Wednesday, December 26, 2007

Perosnality vs situation: Mischel's cognitive person variables

I have covered a lot of personality theories , especially I am enamored by the developmental stage theories (like that of piaget/ erikson/ freud/ loveinger/ big five), but I have also linked to many relevant posts from the situationist blog and am only too aware of the power of situations.

The first person however , who took arms against the prevailing emphasis on personality and introduced the all important concept of situation in the picture was Walter Mishcel. though , he is most well known for this and his work on delay of gratification in children, he has also given an alternative to traits that we could use while assessing personality. these are the social and cognitive person variables that distinguish one person from other. It is interesting to note that these person variables too form a hierarchy and I suspect that they also follow a developmental pattern.

The five social and cognitive learning person variables Mischel uses are:

  1. Competencies: skills, problem-solving strategies, concepts about the world, based on experiences; allows for successful adaptation; Cattell’s fluid intelligence; tools for “doing commerce” with the world; one’s capabilities.
  2. Encoding strategies and personal constructs: attentional strategies and individual schemas: what you pay attention to, and what meaning you attach to the stimulus to attend to; categorization is a personal construct that allows one to understand the world; subjective interpretation; provides some consistency in the person’s behavior, although capable on being changed, which accounts for inconsistencies in behavior. One’s interpretations
  3. Expectancies: behavior outcome expectancies: if I do this, then I can expect that; expectancies will be based on past experiences with similar situations; sometimes specific information is available that can create or change expectancies. If one’s can’t change expectancies when given new specific information, then Mischel considered the person maladaptive. The maladaptive individual is acting in accord with expectancies that do not represent the actual behavior-outcome rules in that particular situation. A second kind of expectancy relates to our confidence in our ability to perform competently, called self-efficacy. Our perceived self-efficacy is related to our capacity to do what needs to be done. A third kind of expectancy relates to the stimulus-outcome association: if this happens, I can expect this to follow.
  4. Subjective values: one’s personal values are a variable in one’s decision to behave in a certain way. They are essentially the reinforcers for one's behavior
  5. Self-regulatory systems and plans: behaviors depend on intrinsic reinforcement or punishment, based on our own performance standards. Future goals are made and plans are then compatible with these goals. We are teleological and purposeful in our behaviors.
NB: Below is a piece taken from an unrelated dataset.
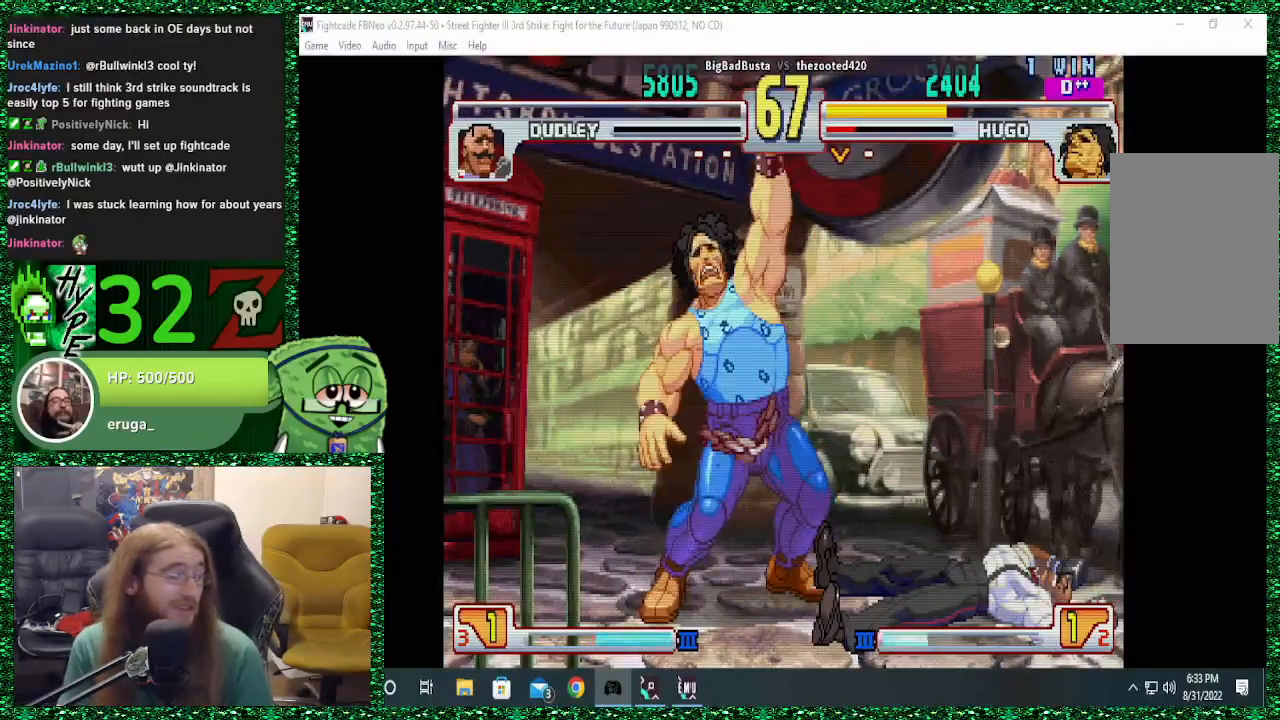
{"buttons": [], "left_stick": "center", "events": []}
To me this follows the five stage model. We first develop competencies , so that we can produce a range of behavioral outcomes. We then acquire knowledge using personal constructs and encoding schema's, and this is done idiosyncratically and subjectively to assess a situation. In the third step, we match situation (stimulus expectancy) and our behavior expectancies (self-efficacy expectancies) to predict how we should behave and what results we will get (outcome expectancies). In the fourth stage having assessed what outcome a behavior is likely to produce we analyze whether we subjectively value the outcome. The subjective valuation of outcome would still be guided by how others in our social circle have valuation for that outcome.In the final fifth stage, we put our individual spins on the outcome achievement by having things like intrinsic motivation and self-regulatory mechanisms. All this flows nicely and I strongly suspect that we develop a capacity to use a person variable only after a certain developmental phase is over.